Sarah Palin single-handedly made the legend of “death panels” part of the accepted discourse on health care reform in the United States. The idea had floated around the blogosphere and other places before her comment raised it to the plane of legend—and baptized it with respectability.

“[It] just shows the kind of people we’re dealing with. These people are crazed fanatics, and I want to say it now: I believe it’s motivated by demonic power. It is satanic and it’s time we recognize what we’re dealing with. . . .the goal of Islam, ladies and gentlemen, whether you like it or not, is world domination.” (5) 

When Pat Robertson speaks, an enormous (though decreasing) number of Americans listen. And his vitriol becomes legend—not the vitriol itself (which is legendary), but the ideas about which he spouts his vitriol.

Legends depend on believability for currency.
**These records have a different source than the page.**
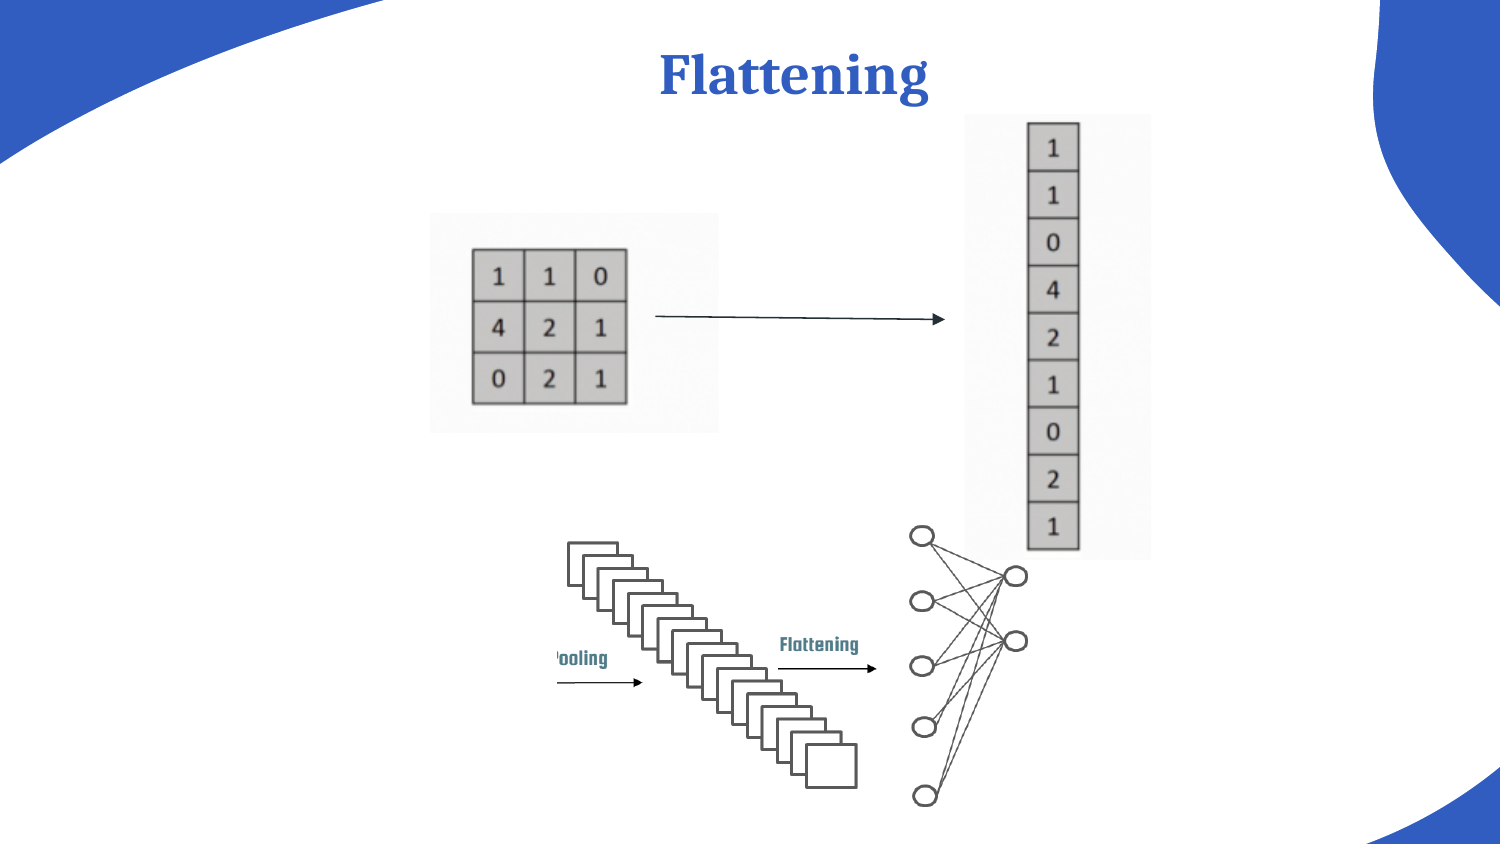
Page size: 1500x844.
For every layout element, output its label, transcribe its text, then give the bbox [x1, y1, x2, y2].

picture [429, 213, 719, 434]
picture [556, 114, 1152, 807]
title Flattening [604, 20, 984, 115]
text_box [655, 316, 946, 320]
In order for a tall tale to become a legend, it has to strike a chord in people who hear it. It must “[conform] to the cognitive, emotional, and moral expectations of its audience.” (6) A tall tale will remain just that (who with any knowledge of disease or disease communication could possibly believe that illegal aliens bring leprosy into the United States?) until people hear it who, for whatever reason, want to believe it.
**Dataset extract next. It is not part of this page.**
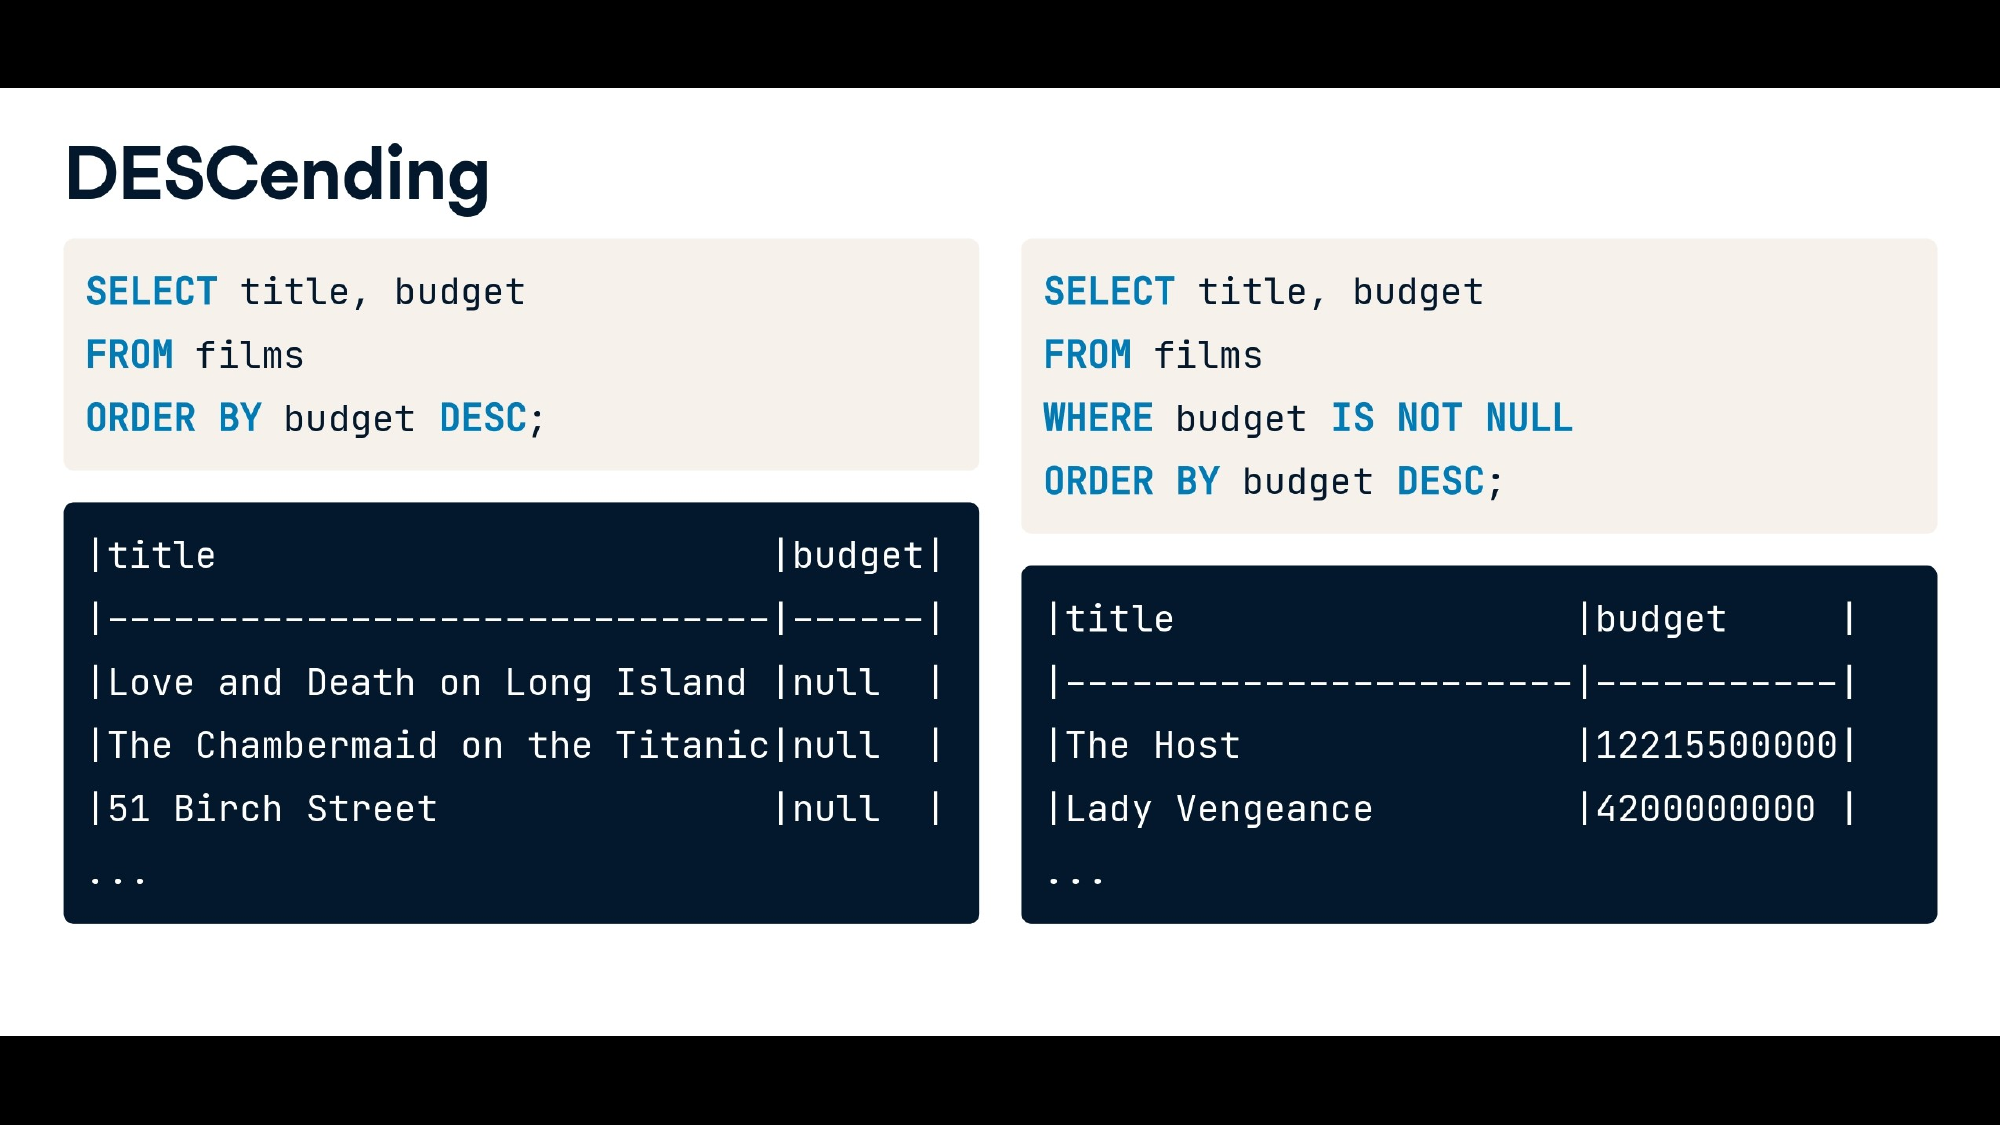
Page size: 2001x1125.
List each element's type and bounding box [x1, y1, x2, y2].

These expectations are interrelated, although they are conceptually distinguishable. What does it mean to say that a legend is more persuasive if it meets cognitive expectations? It means that it is more persuasive if it conforms to the ideology and belief language of the listeners. (6)

Lou Dobbs says illegal aliens spread leprosy. Sarah Palin says health-care reform will bring Death Panels. Pat Robertson says “satanic” Islam wants to dominate the world. And legends spring up among people who share the “ideology and belief language” of the speakers. The fact is, the less explanation the legend-maker gives, the more likely belief will blossom in those with a predisposition to accept what the speaker says at face value.

A theory need not be framed in scientific or quasi-scientific terms. A theory appeals to a general principle by which the world is presumed to work—even a religious one. (6)

I would say “especially” a religious one rather than “even” a religious one (with no evidence and probably attempting to start a legend). I don’t know anything about Lou Dobbs’ religious inclinations. But I (we all) know about Sarah’s and Pat’s.

I said above that “this bit of writing comprises my thinking about desperation, not about conspiracies.” Desperate people, it seems to me easily fall victim to (at least) three behaviors. First, they invent patterns in events that do not necessarily exist. Second, they accept any explanation of an event that fits thegeneral principle by which [they presume] the world” works. And third, once they have that explanation in mind, they will into being a legend around it that satisfies their desire for patterns in events that they cannot control.

American truth.

Tri-Lateral Commission. Leprosy. Death panels. Crazed fanatics. Sarah. Oprah.

Take your pick.



(2) As I noted before, the “Third Person Effect” comes from the article by Karen M. Douglas and  Robbie M. Sutton, “The hidden impact of conspiracy theories: perceived and actual influence of theories surrounding the death of Princess Diana.” The Journal of Social Psychology 148.2 (2008): 210

(3) Dobbs, Lou. “Lou Dobbs Tonight.” Cable News Network. Turner Broadcasting System, May 7, 2007. Web. 2 Dec. 2009. <>.



(4) Palin, Sarah. “Statement on the Current Health Care Debate.” Facebook, August 7, 2009. Web. 20 Dec 2009. <>.

(5)  Robertson, Pat. The 700 Club, March 13, 2006. Pat Robertson Said What? The Humanist Society of Gainesville. Web. 5 Dec. 2009. <>.

(6) Oring, Elliott. “Legendry and the rhetoric of truth.” Journal of American Folklore 121.480 (2008): 127+.